Required action: Your answer must hold only the lines below from the line containing "right ankle: (517, 254)" through the line containing "right ankle: (641, 240)", each reproduced exactly.

··· Material shown ···

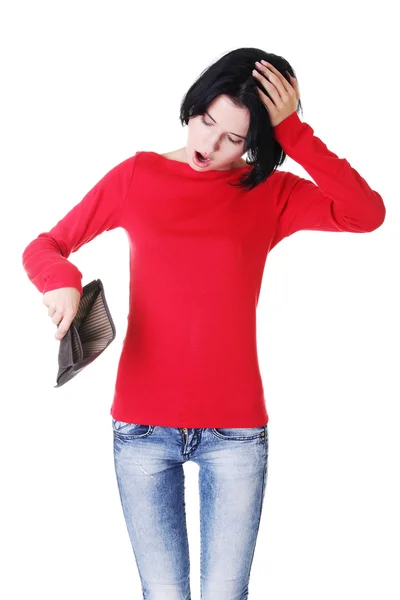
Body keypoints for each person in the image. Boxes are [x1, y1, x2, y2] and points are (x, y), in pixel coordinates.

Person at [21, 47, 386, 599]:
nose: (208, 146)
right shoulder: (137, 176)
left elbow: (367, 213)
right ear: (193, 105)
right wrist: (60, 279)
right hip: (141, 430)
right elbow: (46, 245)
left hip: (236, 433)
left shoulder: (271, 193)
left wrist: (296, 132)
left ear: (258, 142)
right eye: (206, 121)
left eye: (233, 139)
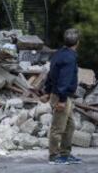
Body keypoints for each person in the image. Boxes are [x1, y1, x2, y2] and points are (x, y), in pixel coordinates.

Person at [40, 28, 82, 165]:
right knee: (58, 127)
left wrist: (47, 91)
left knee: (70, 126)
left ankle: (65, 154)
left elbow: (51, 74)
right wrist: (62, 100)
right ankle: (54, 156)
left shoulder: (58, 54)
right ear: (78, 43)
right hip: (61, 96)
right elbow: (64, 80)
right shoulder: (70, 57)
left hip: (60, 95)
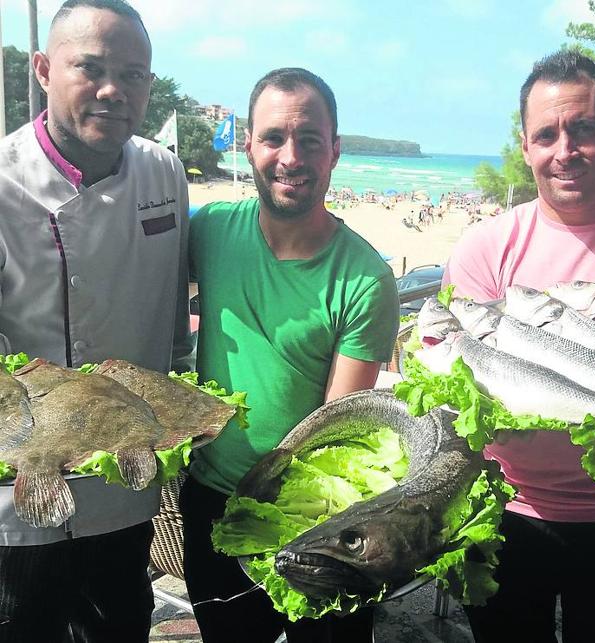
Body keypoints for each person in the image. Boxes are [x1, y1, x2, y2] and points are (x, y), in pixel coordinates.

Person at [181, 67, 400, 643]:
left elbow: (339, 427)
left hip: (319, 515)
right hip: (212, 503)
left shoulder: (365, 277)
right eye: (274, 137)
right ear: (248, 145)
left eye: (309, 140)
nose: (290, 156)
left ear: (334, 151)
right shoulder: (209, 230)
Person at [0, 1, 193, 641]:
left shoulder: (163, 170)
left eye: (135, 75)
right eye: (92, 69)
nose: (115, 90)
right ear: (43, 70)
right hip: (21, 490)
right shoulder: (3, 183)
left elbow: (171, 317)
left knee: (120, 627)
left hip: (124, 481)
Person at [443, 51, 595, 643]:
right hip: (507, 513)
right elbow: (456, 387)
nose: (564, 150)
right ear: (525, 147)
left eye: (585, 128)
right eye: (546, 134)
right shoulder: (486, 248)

···
··· Material shown ···

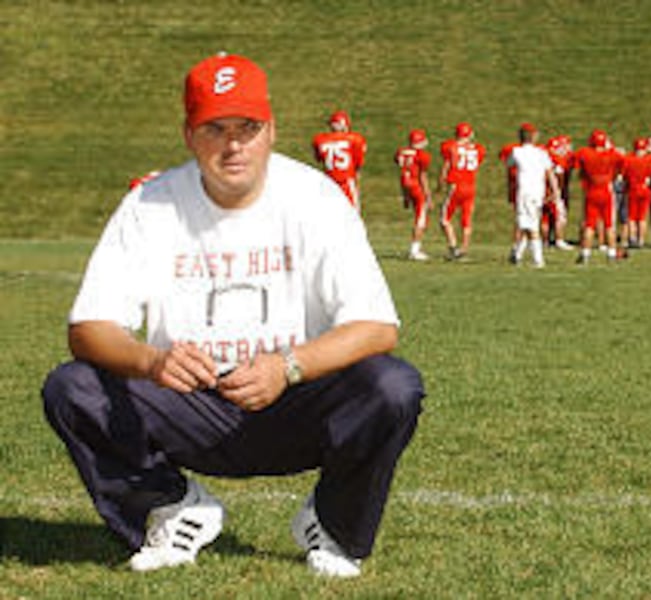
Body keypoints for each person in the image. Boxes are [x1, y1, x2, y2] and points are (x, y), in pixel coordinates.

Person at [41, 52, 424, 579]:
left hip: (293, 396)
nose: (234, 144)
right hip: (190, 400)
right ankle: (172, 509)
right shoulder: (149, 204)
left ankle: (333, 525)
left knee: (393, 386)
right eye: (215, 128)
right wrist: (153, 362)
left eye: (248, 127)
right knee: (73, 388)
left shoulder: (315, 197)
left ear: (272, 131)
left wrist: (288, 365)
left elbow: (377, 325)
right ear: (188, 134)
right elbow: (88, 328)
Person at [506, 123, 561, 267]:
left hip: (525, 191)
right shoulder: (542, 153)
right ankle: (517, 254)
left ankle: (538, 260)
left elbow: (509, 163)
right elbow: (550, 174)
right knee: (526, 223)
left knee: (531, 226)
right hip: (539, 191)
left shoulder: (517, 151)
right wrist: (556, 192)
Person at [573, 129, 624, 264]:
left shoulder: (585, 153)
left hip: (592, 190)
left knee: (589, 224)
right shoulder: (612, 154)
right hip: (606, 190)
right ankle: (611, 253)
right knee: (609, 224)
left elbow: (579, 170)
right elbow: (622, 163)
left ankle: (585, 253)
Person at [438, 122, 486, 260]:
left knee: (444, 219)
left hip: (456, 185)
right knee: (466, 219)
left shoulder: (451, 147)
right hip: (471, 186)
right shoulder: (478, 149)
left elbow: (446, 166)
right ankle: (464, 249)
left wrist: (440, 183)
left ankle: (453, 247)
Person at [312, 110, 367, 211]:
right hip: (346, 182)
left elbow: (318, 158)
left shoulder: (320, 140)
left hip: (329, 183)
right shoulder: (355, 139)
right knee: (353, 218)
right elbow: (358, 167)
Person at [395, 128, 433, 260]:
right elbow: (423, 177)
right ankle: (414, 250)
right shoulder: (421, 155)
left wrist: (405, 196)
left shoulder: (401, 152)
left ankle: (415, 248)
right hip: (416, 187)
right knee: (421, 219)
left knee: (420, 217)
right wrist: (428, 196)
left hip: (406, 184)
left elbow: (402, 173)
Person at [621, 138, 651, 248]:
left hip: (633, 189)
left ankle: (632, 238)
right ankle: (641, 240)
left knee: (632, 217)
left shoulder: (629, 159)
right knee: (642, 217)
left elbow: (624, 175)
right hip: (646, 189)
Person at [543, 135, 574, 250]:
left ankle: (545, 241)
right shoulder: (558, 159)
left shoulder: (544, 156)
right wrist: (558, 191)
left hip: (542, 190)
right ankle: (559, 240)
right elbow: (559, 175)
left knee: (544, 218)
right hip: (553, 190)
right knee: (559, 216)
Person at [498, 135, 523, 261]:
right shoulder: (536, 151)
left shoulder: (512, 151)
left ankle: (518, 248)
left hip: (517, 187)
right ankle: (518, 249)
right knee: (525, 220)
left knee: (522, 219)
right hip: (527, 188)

···

Answer section:
right ankle: (517, 254)
left ankle: (538, 260)
left elbow: (509, 163)
right elbow: (550, 174)
right knee: (526, 223)
left knee: (531, 226)
right hip: (539, 191)
left shoulder: (517, 151)
right wrist: (556, 192)
Person at [573, 129, 624, 264]:
left shoulder: (585, 153)
left hip: (592, 190)
left knee: (589, 224)
right shoulder: (612, 154)
right hip: (606, 190)
right ankle: (611, 253)
right knee: (609, 224)
left elbow: (579, 170)
right elbow: (622, 163)
left ankle: (585, 253)
Person at [438, 122, 486, 260]:
left knee: (444, 219)
left hip: (456, 185)
right knee: (466, 219)
left shoulder: (451, 147)
right hip: (471, 186)
right shoulder: (478, 149)
left elbow: (446, 166)
right ankle: (464, 249)
left wrist: (440, 183)
left ankle: (453, 247)
Person at [312, 110, 367, 211]:
right hip: (346, 182)
left elbow: (318, 158)
left shoulder: (320, 140)
left hip: (329, 183)
right shoulder: (355, 139)
right knee: (353, 218)
right elbow: (358, 167)
Person at [395, 128, 433, 260]:
right elbow: (423, 177)
right ankle: (414, 250)
right shoulder: (421, 155)
left wrist: (405, 196)
left shoulder: (401, 152)
left ankle: (415, 248)
right hip: (416, 187)
right knee: (421, 219)
left knee: (420, 217)
right wrist: (428, 196)
left hip: (406, 184)
left elbow: (402, 173)
Person at [621, 138, 651, 248]:
left hip: (633, 189)
left ankle: (632, 238)
right ankle: (641, 240)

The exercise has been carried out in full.